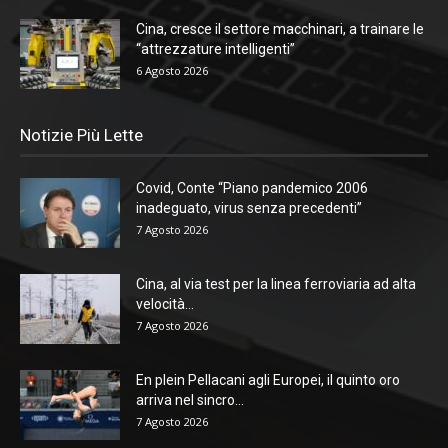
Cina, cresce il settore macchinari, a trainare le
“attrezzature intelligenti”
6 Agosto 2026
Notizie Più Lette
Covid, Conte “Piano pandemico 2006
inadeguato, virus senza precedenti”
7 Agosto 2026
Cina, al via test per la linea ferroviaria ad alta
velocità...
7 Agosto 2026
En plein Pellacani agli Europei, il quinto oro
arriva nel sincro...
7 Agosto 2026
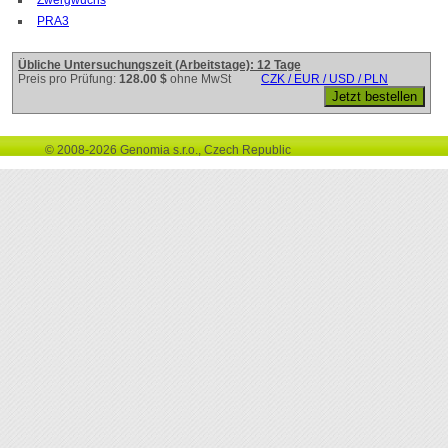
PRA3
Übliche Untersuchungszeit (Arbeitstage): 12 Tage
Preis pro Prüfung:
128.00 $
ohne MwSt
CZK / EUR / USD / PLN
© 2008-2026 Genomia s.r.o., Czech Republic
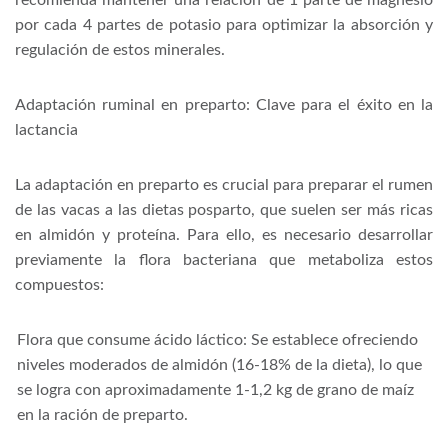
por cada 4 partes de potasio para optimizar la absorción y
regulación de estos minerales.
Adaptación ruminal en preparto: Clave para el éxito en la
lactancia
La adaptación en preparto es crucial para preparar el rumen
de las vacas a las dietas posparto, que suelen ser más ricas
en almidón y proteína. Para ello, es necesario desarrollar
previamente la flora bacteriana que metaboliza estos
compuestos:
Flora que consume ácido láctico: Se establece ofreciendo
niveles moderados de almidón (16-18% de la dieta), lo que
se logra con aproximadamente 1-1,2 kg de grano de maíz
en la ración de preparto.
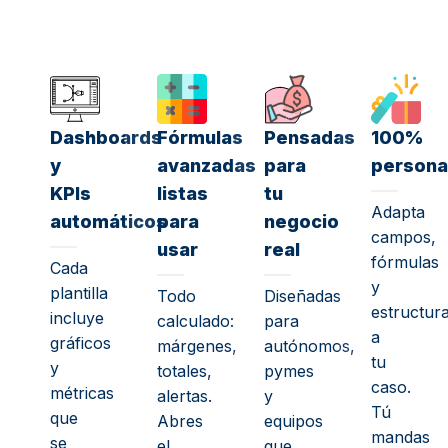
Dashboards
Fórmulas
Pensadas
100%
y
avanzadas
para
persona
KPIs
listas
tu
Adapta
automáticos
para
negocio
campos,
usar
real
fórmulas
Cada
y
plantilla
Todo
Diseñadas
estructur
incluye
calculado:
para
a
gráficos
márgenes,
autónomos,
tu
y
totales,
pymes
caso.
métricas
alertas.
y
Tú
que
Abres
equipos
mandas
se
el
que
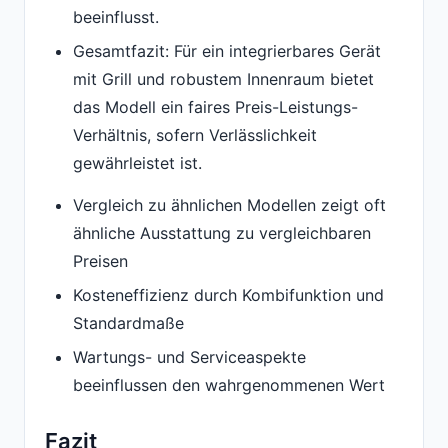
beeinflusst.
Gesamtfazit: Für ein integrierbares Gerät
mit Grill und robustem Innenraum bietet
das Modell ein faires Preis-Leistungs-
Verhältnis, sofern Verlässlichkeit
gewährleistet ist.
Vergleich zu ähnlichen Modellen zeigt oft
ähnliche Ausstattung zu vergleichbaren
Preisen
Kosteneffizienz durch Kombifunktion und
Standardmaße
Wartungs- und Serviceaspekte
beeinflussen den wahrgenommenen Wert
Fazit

··········

Determine how many lines above contain the word "almidón", then give the number by itself.

2